The bridge is in the Westminster constituency of Charles Kennedy, leader of the Liberal Democratic Party. The Lib Dems have recently entered into a coalition with Labour in the Scottish Parliament. Part of the price for this coalition was that the bridge would be bought by the State and the tolls dropped. The bulk of this cost will be met by English taxpayers, not Scots. It is a pure piece of electoral pork. Charlie boy gets support in his constituency by holding the Scottish Executive to ransom over the coalition and everyone spends taxpayer’s money to do so. That is a scandal, the sort of thing we did not put up with in days gone by, but hey, welcome to the Brave New World of devolution, coalition politics and their attendant corruption.

3 responses

  1. Tim
    You are of course correct about Monbiot’s ignorance of economics.
    The Lib/Lab coalition in the Scottish parliament isn’t “recent” however. It goes back to 1999 and I wouldn’t have expected the Liberals to give up their ministerial Mondeos if Labour had shafted them on the bridge issue.
    The financial arrangements between London and Edinburgh aren’t affected by devolution. The Scottish parliament gets to decide how to allocate the money previously administered by the Scottish Office. The Barnet Formula continues to erode Scotland’s higher per-capita expenditure on “identifiable” expenditure but it is by no means clear that the overall financial balance with London is a subsidy to Scotland. See
    http://www.alba.org.uk/
    under “Scotching the Myth” for more details
    This is not surprising given that Scotland’s per capita GDP is almost the same as the UK level, and indeed that of the EU (when it still had 15 members.)

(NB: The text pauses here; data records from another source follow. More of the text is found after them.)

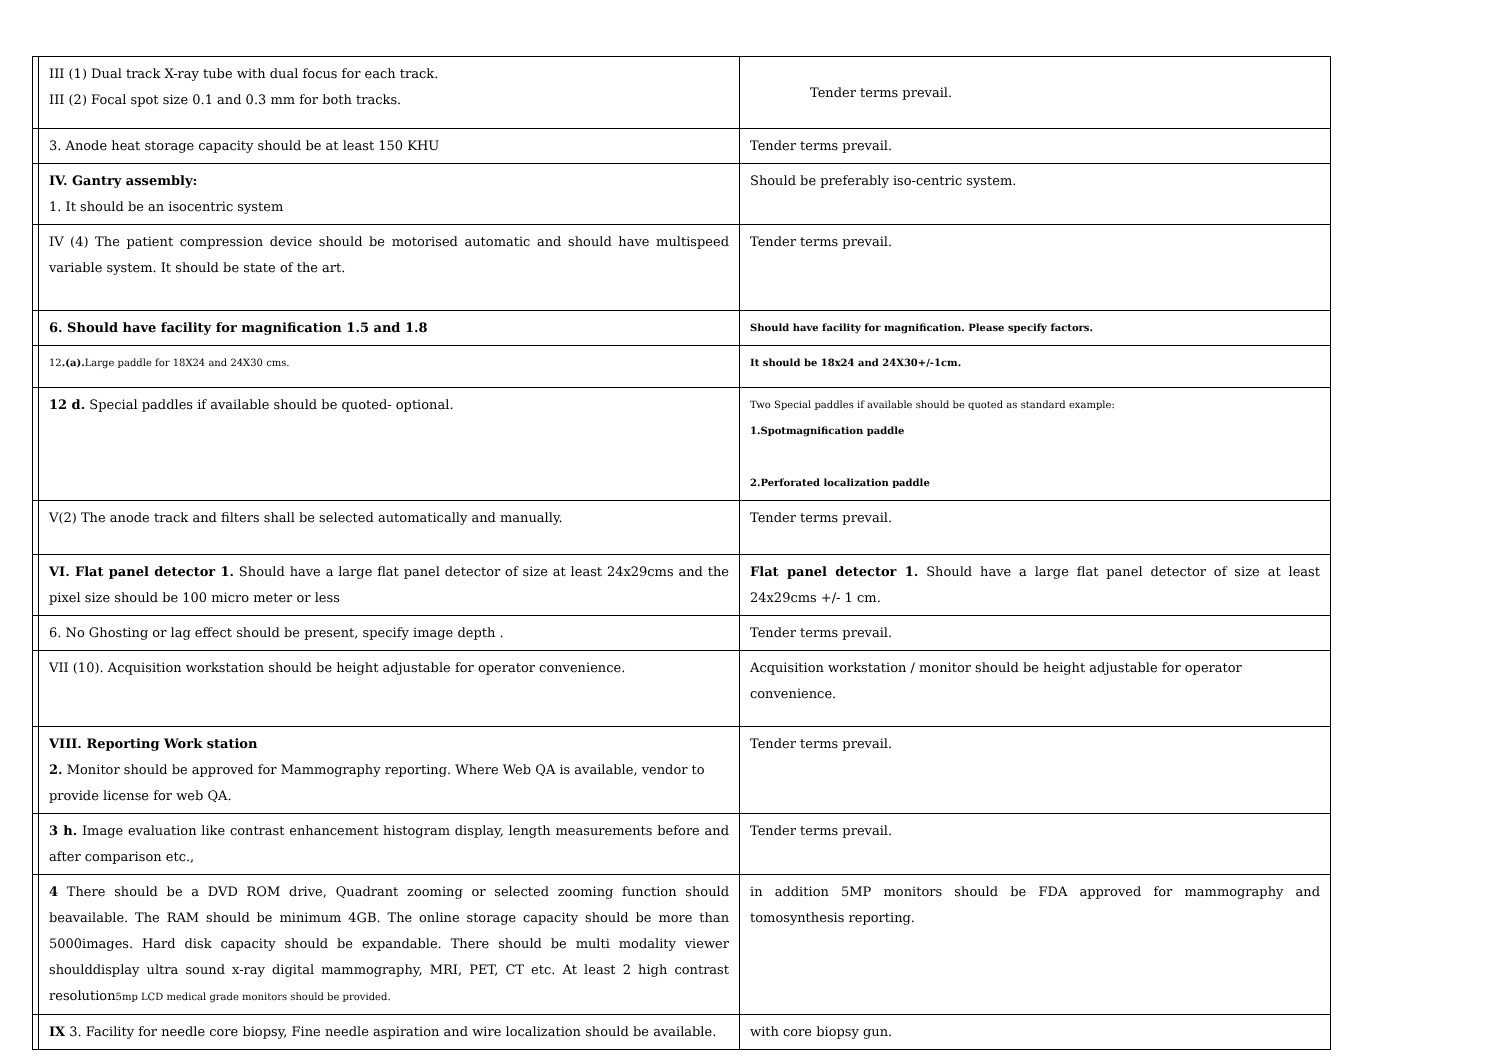| | III (1) Dual track X-ray tube with dual focus for each track. III (2) Focal spot size 0.1 and 0.3 mm for both tracks. | Tender terms prevail. |
| | 3. Anode heat storage capacity should be at least 150 KHU | Tender terms prevail. |
| | IV. Gantry assembly: 1. It should be an isocentric system | Should be preferably iso-centric system. |
| | IV (4) The patient compression device should be motorised automatic and should have multispeed variable system. It should be state of the art. | Tender terms prevail. |
| | 6. Should have facility for magnification 1.5 and 1.8 | Should have facility for magnification. Please specify factors. |
| | 12 .(a). Large paddle for 18X24 and 24X30 cms. | It should be 18x24 and 24X30+/-1cm. |
| | 12 d. Special paddles if available should be quoted- optional. | Two Special paddles if available should be quoted as standard example: 1.Spotmagnification paddle 2.Perforated localization paddle |
| | V(2) The anode track and filters shall be selected automatically and manually. | Tender terms prevail. |
| | VI. Flat panel detector 1. Should have a large flat panel detector of size at least 24x29cms and the pixel size should be 100 micro meter or less | Flat panel detector 1. Should have a large flat panel detector of size at least 24x29cms +/- 1 cm. |
| | 6. No Ghosting or lag effect should be present, specify image depth . | Tender terms prevail. |
| | VII (10). Acquisition workstation should be height adjustable for operator convenience. | Acquisition workstation / monitor should be height adjustable for operator convenience. |
| | VIII. Reporting Work station 2. Monitor should be approved for Mammography reporting. Where Web QA is available, vendor to provide license for web QA. | Tender terms prevail. |
| | 3 h. Image evaluation like contrast enhancement histogram display, length measurements before and after comparison etc., | Tender terms prevail. |
| | 4 There should be a DVD ROM drive, Quadrant zooming or selected zooming function should beavailable. The RAM should be minimum 4GB. The online storage capacity should be more than 5000images. Hard disk capacity should be expandable. There should be multi modality viewer shoulddisplay ultra sound x-ray digital mammography, MRI, PET, CT etc. At least 2 high contrast resolution 5mp LCD medical grade monitors should be provided. | in addition 5MP monitors should be FDA approved for mammography and tomosynthesis reporting. |
| | IX 3. Facility for needle core biopsy, Fine needle aspiration and wire localization should be available. | with core biopsy gun. |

  2. “Scotching the Myth” is simply a tabloid attempt to muddy the waters. There is no academic rigour in this article, only a lot of conjecture and anectdotal evidence. The siting of the BBC headquarters in London, for instance, is treated as a de facto subsidy.
    The leading UK expert on UK government spending is Professor Iain McLeod, a Scot, who in his paper: The Fiscal Crisis (http://www.nuff.ox.ac.uk/Users/McLean/fiscalcrisis3.pdf) demonstrates that the Scots receive 30% more from devolved services than the English.
    Scotland is most definitely subsidised by England. How else could it be explained that Scotland has a GDP of 97% of the UK average and yet has the most generous welfare provision in western Europe? And the Barnett Squeeze, which David Farrer alludes to, does not exist. In fact, the public accounts deficit in Scotland has increased by several billion since 1999: http://www.telegraph.co.uk/news/main.jhtml?xml=/news/2003/12/11/nscot11.xml

  3. dave heasman Avatar
    dave heasman

    I seem to remember that the actual construction of the Skye bridge was attended by controversy at the time. Something to do with a Conservative donor getting the contract, the toll at £5 + being incredibly onerous, and the compulsory shutting-down of the competing ferry. I was a little surprised by this, as it was a Conservative government compulsorily reducing competition, but strange things happen once a party has remained in power over 10 years.